TEXTAUSZUG
◆ ◆ ◆ ◆ ◆ ◆ ◆

Foto: Pascal Scheiber
Lea Hartmann und Pascal Scheiber

Sechs Bauernhöfe, eine Beiz mit Kegelbahn und eine Bushaltestelle. Willkommen in Unterramsern, einer 200-Seelen-Gemeinde im südlichen Zipfel des Kantons Solothurn. Dem Dorf, in dem sich am Sonntag Bemerkenswertes abgespielt hat. Bloss: Gemerkt hat es nicht einmal der Gemeindepräsident.

Mit knapp 70 Prozent haben die Einwohnerinnen und Einwohner von Unterramsern am Sonntag ja zu den Änderungen am Covid-Gesetz gesagt. Das ist deutlich mehr als der Schweizer Schnitt – und ein mehr als doppelt so hoher Ja-Anteil als noch vor knapp einem halben Jahr, als die Schweiz das erste Mal über das Covid-Gesetz abgestimmt hat. Damals hatte Unterramsern das Gesetz mit lediglich 34 Prozent Ja-Stimmenanteil abgeschmettert.

Gemeindepräsident ist ratlos

Unterramsern ist bei weitem nicht die einzige Gemeinde, in der der Wind gedreht hat. Hatten im Sommer noch acht Kantone Nein zum Covid-Gesetz gesagt, waren es nun mit Schwyz und Appenzell Innerrhoden nur noch deren zwei. Rund jede achte Gemeinde ist ins Ja-Lager gekippt. Doch in keiner Gemeinde ist die Differenz zwischen dem Abstimmungsergebnis vom vergangenen Juni zum letzten Sonntag so gross wie in Unterramsern.

◆ ◆ ◆ ◆ ◆ ◆ ◆

ANGABEN
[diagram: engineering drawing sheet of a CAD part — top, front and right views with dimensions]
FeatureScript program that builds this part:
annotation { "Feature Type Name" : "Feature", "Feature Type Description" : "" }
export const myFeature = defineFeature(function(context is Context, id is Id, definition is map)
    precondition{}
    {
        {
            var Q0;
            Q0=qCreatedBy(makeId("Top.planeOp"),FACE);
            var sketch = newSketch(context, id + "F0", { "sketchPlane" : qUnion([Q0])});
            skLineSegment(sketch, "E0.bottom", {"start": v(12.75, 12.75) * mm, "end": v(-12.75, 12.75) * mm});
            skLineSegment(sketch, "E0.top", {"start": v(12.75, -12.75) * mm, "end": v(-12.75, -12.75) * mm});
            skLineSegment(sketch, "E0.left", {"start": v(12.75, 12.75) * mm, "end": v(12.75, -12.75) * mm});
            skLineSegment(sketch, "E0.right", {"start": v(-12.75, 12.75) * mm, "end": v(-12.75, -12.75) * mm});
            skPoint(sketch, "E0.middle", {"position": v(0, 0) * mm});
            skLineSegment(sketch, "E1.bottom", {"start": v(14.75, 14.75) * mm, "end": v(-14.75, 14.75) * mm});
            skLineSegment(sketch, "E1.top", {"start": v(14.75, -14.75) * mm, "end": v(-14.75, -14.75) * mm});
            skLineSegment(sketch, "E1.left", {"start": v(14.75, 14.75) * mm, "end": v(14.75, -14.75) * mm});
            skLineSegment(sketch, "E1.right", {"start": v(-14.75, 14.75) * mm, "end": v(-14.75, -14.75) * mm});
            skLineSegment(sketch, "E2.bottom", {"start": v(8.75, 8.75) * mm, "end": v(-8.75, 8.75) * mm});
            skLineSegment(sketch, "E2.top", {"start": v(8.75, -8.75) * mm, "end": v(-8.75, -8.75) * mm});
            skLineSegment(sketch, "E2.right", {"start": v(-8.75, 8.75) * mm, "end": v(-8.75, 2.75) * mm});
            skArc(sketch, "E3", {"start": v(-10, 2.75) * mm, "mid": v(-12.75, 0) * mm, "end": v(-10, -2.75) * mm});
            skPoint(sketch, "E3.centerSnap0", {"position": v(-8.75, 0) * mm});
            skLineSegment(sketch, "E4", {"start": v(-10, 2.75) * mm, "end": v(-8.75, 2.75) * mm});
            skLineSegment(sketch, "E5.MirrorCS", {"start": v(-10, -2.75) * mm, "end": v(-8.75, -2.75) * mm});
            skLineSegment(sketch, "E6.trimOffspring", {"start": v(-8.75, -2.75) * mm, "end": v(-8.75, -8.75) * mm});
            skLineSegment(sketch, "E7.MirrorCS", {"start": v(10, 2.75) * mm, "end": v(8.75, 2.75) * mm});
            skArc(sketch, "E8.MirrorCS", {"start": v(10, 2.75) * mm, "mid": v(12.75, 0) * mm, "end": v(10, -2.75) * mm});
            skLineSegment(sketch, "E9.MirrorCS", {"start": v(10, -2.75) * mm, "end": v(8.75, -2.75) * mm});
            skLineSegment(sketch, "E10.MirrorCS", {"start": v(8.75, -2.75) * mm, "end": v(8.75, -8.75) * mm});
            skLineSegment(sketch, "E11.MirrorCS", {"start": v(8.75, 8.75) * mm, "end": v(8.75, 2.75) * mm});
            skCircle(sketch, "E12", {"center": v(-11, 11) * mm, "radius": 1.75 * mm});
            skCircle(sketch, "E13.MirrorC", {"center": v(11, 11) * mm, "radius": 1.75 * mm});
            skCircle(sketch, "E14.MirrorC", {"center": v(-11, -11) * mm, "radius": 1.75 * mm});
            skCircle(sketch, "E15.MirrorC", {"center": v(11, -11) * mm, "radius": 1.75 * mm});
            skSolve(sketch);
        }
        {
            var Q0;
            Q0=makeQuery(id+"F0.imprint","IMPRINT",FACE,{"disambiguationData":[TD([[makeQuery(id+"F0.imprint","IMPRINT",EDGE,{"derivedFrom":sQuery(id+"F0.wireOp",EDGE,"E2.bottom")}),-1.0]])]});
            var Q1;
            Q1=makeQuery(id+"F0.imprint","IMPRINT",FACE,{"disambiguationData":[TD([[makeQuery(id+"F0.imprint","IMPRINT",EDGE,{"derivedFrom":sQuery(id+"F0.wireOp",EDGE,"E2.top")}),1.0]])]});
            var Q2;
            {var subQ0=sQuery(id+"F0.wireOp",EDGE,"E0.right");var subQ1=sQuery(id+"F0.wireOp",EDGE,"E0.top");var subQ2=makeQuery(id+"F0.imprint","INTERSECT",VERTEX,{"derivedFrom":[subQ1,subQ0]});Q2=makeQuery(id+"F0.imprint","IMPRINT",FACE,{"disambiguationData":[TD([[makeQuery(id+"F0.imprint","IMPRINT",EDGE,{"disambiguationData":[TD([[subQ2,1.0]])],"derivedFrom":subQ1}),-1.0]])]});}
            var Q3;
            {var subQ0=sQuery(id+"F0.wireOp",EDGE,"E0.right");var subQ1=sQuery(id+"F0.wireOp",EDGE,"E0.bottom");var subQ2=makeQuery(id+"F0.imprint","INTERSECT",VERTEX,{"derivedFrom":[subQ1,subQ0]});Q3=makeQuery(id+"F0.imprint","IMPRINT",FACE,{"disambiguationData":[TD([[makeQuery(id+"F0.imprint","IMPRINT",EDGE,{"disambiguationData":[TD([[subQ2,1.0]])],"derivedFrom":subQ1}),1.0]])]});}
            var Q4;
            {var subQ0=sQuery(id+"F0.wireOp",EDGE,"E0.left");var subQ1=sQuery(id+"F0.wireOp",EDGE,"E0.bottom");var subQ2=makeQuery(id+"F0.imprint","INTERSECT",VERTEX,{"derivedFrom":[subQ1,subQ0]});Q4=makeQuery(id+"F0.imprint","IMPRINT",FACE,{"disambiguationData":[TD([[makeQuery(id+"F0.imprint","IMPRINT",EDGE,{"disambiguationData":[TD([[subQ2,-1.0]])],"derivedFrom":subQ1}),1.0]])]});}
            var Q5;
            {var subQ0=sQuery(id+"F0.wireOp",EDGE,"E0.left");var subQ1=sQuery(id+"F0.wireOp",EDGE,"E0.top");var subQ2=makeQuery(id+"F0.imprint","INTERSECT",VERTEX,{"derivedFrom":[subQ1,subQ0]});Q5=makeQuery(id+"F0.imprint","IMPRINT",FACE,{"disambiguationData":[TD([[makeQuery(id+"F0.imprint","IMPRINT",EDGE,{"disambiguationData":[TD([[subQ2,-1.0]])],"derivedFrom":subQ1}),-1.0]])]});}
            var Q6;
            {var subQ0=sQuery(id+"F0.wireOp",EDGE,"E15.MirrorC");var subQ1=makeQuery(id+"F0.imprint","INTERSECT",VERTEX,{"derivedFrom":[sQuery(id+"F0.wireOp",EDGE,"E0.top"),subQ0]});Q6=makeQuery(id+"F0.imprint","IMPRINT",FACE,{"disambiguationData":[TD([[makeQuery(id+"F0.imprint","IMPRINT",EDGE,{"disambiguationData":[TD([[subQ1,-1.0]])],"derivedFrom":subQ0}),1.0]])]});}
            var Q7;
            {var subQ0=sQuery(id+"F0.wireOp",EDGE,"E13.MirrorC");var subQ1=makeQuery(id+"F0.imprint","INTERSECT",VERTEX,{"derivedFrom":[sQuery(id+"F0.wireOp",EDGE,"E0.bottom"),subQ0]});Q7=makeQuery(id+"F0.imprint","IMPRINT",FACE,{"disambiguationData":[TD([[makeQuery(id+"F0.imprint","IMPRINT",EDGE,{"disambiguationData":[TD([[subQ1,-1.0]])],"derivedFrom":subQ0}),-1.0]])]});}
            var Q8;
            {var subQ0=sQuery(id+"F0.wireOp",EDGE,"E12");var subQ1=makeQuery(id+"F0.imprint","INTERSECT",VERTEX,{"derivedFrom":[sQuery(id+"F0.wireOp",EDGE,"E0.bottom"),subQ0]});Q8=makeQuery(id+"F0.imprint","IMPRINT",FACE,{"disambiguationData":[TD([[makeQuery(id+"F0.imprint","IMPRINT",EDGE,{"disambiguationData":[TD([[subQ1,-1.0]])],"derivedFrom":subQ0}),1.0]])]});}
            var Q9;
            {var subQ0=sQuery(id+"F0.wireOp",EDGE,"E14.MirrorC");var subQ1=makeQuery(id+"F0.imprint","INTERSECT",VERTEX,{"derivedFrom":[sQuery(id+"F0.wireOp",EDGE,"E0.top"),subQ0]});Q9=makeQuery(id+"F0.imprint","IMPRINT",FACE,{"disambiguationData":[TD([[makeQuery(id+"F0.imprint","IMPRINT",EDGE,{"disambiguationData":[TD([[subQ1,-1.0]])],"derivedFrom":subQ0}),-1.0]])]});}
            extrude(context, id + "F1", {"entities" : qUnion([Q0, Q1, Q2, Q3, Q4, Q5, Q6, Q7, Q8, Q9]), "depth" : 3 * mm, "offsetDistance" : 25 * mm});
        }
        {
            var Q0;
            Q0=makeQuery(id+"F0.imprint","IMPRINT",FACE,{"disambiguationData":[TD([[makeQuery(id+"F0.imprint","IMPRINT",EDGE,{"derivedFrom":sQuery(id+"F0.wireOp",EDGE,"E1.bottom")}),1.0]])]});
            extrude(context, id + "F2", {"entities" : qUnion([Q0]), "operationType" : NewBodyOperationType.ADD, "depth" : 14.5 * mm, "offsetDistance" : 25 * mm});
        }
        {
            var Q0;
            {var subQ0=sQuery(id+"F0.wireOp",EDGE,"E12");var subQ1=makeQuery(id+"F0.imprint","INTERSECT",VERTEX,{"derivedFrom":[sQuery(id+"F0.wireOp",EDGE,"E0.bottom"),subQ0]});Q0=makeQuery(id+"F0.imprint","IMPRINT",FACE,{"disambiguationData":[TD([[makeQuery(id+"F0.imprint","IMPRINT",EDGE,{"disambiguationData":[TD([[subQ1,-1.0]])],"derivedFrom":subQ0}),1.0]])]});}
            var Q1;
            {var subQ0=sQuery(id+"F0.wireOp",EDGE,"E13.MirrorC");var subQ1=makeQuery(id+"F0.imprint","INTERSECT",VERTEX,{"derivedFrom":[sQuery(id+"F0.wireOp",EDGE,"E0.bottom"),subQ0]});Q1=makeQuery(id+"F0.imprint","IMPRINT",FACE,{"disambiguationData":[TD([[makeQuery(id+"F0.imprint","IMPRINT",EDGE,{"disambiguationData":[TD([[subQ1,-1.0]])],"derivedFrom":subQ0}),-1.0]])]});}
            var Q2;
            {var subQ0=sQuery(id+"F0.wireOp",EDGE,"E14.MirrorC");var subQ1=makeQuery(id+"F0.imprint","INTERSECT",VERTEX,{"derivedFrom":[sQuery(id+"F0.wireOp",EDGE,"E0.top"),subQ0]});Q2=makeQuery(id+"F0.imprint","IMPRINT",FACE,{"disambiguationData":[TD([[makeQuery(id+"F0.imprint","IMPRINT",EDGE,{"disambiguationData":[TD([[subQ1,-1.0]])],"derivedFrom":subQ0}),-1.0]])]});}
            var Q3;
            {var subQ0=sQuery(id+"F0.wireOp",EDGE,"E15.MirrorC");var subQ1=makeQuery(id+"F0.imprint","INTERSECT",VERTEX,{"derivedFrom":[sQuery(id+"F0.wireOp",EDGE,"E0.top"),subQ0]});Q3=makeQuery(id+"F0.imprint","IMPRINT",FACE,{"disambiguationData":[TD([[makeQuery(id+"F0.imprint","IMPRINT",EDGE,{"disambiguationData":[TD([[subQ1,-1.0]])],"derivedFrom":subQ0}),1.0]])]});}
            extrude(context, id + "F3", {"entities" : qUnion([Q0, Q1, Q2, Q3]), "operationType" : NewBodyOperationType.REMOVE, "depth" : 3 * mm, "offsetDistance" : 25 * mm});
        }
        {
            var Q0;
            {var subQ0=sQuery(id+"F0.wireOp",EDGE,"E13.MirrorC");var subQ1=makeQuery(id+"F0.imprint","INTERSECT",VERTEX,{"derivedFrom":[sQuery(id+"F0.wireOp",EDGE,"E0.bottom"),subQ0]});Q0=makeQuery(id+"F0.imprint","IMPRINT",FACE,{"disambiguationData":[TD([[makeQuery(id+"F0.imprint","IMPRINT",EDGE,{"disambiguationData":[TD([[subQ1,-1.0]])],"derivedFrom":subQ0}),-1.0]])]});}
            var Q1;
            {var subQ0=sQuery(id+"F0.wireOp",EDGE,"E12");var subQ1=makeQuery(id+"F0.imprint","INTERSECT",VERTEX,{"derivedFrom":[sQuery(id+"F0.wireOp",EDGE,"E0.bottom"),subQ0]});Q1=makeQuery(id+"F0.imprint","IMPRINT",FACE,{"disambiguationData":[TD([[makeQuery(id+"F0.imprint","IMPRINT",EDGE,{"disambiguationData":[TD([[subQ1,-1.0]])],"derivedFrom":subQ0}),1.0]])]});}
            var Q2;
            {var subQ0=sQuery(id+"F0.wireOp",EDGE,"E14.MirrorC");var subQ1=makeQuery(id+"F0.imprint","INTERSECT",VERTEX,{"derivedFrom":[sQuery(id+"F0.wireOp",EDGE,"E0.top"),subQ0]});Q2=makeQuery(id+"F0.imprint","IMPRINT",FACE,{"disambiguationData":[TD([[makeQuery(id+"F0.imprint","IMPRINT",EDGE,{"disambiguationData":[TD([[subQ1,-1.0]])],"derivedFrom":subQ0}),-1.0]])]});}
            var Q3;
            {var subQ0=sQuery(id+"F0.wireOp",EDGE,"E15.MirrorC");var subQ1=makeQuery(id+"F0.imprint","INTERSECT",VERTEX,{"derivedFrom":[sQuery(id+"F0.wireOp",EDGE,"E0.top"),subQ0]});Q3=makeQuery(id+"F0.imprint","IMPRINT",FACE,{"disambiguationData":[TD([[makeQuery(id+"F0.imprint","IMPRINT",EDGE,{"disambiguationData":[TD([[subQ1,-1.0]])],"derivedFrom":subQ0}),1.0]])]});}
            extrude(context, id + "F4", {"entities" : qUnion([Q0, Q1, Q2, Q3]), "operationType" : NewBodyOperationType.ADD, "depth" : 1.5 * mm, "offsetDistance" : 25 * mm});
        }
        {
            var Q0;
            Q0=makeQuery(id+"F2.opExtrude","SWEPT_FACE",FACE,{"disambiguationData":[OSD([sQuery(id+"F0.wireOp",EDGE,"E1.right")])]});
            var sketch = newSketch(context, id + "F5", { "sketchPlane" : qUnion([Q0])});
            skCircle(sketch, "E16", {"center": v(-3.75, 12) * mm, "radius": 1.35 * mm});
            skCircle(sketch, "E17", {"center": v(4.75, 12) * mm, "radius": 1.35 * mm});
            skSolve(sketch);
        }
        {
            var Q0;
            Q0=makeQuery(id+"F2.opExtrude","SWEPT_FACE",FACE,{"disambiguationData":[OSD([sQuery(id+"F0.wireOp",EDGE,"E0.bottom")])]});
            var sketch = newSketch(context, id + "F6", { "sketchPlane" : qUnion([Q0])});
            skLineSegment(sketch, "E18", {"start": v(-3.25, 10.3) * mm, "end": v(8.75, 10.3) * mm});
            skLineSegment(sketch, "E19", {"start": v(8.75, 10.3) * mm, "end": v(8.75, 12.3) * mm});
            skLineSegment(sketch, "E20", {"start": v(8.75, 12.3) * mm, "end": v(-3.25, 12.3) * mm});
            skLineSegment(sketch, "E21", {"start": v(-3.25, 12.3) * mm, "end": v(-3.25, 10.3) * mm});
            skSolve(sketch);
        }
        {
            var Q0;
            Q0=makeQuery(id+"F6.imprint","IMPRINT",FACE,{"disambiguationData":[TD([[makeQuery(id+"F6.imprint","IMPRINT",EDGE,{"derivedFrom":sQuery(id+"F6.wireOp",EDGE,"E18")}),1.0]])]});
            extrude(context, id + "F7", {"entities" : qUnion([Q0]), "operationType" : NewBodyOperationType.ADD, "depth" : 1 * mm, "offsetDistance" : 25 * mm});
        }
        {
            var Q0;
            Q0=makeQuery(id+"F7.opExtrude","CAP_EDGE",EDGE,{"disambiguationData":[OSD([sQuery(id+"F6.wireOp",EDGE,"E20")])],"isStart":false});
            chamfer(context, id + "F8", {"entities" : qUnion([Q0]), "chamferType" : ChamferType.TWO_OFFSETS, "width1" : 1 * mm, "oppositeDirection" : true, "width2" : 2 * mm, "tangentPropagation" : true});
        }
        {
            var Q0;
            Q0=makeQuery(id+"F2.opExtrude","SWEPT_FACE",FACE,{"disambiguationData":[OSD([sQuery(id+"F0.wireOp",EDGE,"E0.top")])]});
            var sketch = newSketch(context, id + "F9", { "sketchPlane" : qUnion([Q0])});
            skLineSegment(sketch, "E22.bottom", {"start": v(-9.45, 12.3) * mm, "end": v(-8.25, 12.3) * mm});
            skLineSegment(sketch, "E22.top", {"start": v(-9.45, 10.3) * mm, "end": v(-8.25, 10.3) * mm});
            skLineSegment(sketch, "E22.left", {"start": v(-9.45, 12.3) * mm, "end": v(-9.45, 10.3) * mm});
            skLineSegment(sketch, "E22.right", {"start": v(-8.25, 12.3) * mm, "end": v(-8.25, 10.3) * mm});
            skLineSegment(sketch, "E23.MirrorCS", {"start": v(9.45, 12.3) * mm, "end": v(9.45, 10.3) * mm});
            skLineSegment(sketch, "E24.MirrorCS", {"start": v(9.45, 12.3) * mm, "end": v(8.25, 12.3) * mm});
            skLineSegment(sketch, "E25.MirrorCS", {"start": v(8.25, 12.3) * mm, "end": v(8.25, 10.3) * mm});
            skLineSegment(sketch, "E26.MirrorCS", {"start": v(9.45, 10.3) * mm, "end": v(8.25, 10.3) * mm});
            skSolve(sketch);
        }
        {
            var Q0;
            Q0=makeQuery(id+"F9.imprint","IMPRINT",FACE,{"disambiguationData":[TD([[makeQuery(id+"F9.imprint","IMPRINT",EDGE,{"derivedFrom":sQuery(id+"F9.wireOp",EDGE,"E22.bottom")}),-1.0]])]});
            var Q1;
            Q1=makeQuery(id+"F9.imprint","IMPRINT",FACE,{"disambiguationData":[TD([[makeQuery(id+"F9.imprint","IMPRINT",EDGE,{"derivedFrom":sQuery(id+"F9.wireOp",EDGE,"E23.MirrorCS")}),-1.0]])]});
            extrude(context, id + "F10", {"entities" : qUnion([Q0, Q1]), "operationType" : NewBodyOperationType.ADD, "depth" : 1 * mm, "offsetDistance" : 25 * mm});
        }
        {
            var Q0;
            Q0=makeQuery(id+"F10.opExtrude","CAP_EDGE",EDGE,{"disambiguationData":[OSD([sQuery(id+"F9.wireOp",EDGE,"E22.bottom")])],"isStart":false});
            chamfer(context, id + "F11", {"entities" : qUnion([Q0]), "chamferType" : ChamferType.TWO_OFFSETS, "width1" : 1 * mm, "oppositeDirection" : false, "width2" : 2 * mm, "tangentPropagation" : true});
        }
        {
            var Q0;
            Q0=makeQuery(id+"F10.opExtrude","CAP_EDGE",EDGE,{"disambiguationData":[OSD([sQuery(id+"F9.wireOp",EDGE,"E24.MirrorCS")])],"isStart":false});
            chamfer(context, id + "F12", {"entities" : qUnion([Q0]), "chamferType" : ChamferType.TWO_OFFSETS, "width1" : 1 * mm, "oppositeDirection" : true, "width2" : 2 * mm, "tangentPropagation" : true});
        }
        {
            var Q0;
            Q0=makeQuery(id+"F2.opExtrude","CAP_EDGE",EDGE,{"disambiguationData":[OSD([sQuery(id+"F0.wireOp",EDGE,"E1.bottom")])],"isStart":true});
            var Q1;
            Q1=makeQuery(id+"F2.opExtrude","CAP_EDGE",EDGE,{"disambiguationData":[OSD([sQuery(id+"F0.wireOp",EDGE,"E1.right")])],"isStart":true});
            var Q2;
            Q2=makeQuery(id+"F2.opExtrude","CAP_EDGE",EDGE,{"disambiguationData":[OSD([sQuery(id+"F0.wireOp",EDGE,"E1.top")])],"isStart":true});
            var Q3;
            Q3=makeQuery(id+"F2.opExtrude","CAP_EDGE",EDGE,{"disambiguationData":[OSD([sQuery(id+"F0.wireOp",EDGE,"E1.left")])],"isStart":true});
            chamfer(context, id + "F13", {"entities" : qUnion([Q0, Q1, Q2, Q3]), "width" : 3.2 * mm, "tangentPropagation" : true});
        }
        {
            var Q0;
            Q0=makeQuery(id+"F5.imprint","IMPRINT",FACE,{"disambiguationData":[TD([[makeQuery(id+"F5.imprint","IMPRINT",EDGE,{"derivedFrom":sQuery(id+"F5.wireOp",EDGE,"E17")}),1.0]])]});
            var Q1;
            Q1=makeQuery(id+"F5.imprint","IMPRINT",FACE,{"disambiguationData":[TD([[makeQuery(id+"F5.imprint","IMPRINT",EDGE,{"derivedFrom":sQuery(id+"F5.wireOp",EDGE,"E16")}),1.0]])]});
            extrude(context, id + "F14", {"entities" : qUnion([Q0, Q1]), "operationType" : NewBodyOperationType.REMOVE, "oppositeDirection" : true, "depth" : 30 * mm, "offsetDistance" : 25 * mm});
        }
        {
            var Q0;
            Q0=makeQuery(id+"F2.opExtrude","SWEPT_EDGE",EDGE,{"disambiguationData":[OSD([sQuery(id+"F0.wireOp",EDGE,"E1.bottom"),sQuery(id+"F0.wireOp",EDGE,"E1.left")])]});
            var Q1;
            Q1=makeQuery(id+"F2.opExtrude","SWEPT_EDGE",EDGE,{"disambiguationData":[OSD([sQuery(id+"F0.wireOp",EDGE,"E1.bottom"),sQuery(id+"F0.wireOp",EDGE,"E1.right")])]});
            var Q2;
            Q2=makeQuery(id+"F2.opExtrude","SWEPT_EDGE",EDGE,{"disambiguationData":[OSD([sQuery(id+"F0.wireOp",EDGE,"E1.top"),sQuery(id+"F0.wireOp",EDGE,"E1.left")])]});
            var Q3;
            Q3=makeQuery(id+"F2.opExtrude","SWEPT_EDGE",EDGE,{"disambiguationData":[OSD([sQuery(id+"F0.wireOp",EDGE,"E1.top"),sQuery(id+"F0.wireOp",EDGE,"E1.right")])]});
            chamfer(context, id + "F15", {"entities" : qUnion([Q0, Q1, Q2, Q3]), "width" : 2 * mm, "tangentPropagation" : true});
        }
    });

◆ ◆ ◆ ◆ ◆ ◆ ◆

AUFGABE 1
Mit welchem Ja-Stimmenanteil hat Unterramsern laut dem Bericht über Unterramsern das Covid-Gesetz bei der ersten Abstimmung abgelehnt?
AUFGABE 2
Führe den Bericht über Unterramsern nach seinem letzten Satz weiter.

LÖSUNG 1
Mit lediglich 34 Prozent Ja-Stimmen.

LÖSUNG 2
Wie lässt sie sich erklären? Gemeindepräsident Markus Menth (52) ist überfragt. Ihm war gar nicht bewusst, dass Unterramsern das Covid-Gesetz im Juni noch deutlich abgelehnt hatte. Er habe den Eindruck gehabt, dass das Covid-Gesetz in der älteren Bevölkerung unbestritten sei, sagt Menth heute. «Und die sind es ja, die vor allem an die Urne gehen.» Dem parteilosen Gemeindepräsidenten fällt beim besten Willen nichts ein, was zum Meinungsumschwung geführt haben könnte. «Es hing das eine oder andere Plakat, aber es gab keinen übermässigen Abstimmungskampf», berichtet er. Auch die Impfquote bewegt sich laut Menth im Durchschnitt.

«Wer nicht geimpft ist, sagt es nicht»

Unterschiedliche Mobilisierung kann ebenfalls nicht der Grund sein. Bei beiden Abstimmungen war die Stimmbeteiligung in Unterramsern fast genau gleich – mit über 73 Prozent war sie aussergewöhnlich hoch.

Der Sinneswandel geschah offenbar im Stillen. Nicht mal in der Beiz im Dorf hat man ihn bemerkt. «Ich hätte gedacht, dass die Mehrheit von Anfang an positiv eingestellt war», sagt Sabine Bandi (56), seit 33 Jahren Wirtin im Pflug, dem einzigen Restaurant im Dorf. Die Skeptischen, die seien eher in Messen, der Nachbargemeinde, erzählt sie. «Dort stehen sie dazu.» In Unterramsern hingegen gäbe es nur vereinzelte, die sich nicht impfen lassen wollen.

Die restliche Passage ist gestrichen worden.